Saturday, October 26, 2013

Writing Good Questions

Over the course of the last two years, one thing that has become abundantly clear is that one of if not the most important parts of successfully implementing Harkness is my classroom has been the packet of exercises we put together for the honors pre-calculus course.  It was a struggle to find just the right balance between not challenging the kids and pushing them too hard.  With every topic, we had to make sure that the problems led the students to the information in such a way that they were stretched just enough to put the next step along the path within their reach without making the stretch so minimal that they didn't see the value in doing the exercise.  Since we wrote the exercises, I have discovered a term for this type of exercise.  It is what Dan Meyer refers to as "perplexing".  His definition is that this kind of question is one with the following qualities: (1) the students understand what is being asked; (2) the students do not currently have the answer; (3) the students believe they have the ability to answer the question.

Within the last week, though, I have stumbled upon one of the reasons the writing of the questions was so difficult: I was never shown how to write good questions.  Not during the earning of my undergraduate degree. Not during any of the professional development at any of the schools at which I have taught in my 23+ years of teaching. Never.  Once this hit me (and why it didn't before this I have no idea), I asked a few of the other math teachers as well as a few of the teachers in other subject areas, and the response was unanimous: no one was ever shown how to write a good question.  And the more I thought about it, the more I realized that this is probably the key obstacle to implementing any kind of meaningful reform in education.  If we, the professionals, struggle to write good, meaningful, well-structured questions, what are our options?  More often than not, the option is to go looking for questions, normally in textbooks from which we aren't currently teaching or from other teachers.  The trouble, of course, is that is we are talking about writing questions that are fundamentally different than any we have asked before (for instance, the questions we needed for our worksheets or the questions that we need to prepare our students for the performance assessments of the common core end-of-course tests).  The "new" textbooks that claim to be designed for the common core tests are not up to the task, and the other teachers are in the same position we are.

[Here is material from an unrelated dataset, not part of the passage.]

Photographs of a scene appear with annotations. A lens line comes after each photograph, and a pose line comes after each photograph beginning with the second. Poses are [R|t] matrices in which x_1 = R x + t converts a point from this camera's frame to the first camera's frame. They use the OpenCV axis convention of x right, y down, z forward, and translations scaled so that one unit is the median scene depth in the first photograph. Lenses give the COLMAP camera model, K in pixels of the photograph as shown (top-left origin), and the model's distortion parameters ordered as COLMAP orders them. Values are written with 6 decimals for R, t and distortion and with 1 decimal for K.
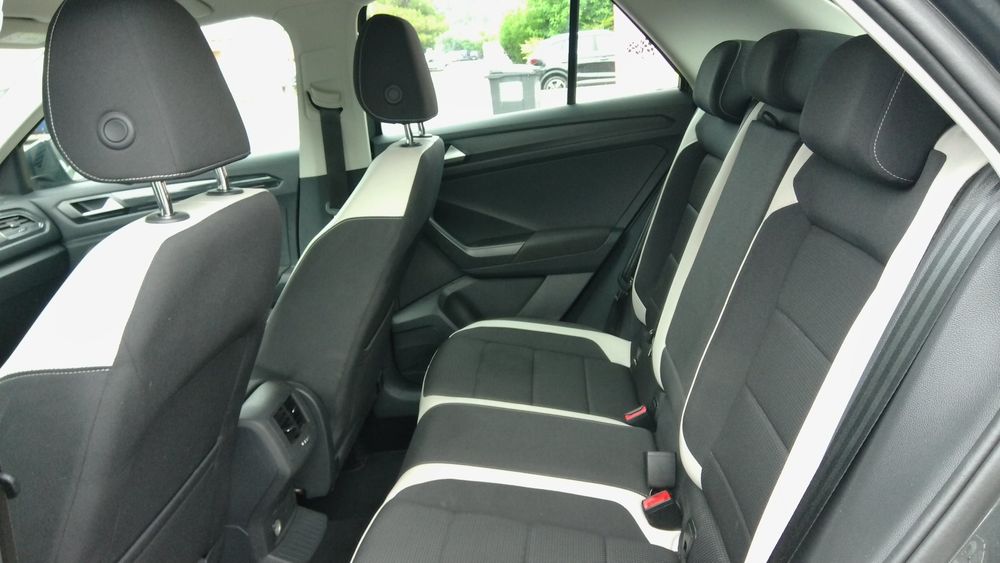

This is one of those problems to which I really don't have an easy answer.  For us, writing the exercises was a long, difficult process, and honestly, we are still editing them, searching for better ways to put the scaffold in place so the students can successfully make the climb.  It was also one of the most rewarding things I have ever done in terms of professional development.  Digging that deep into the material revealed new connections and provided new insights into a course that I had taught for over a decade.  And because of that, writing your own questions is, in my opinion, one of the best things you can do to improve as a teacher.  I'm not saying it's easy, and in fact I know from personal experience it's not.  But it's sooo worth it.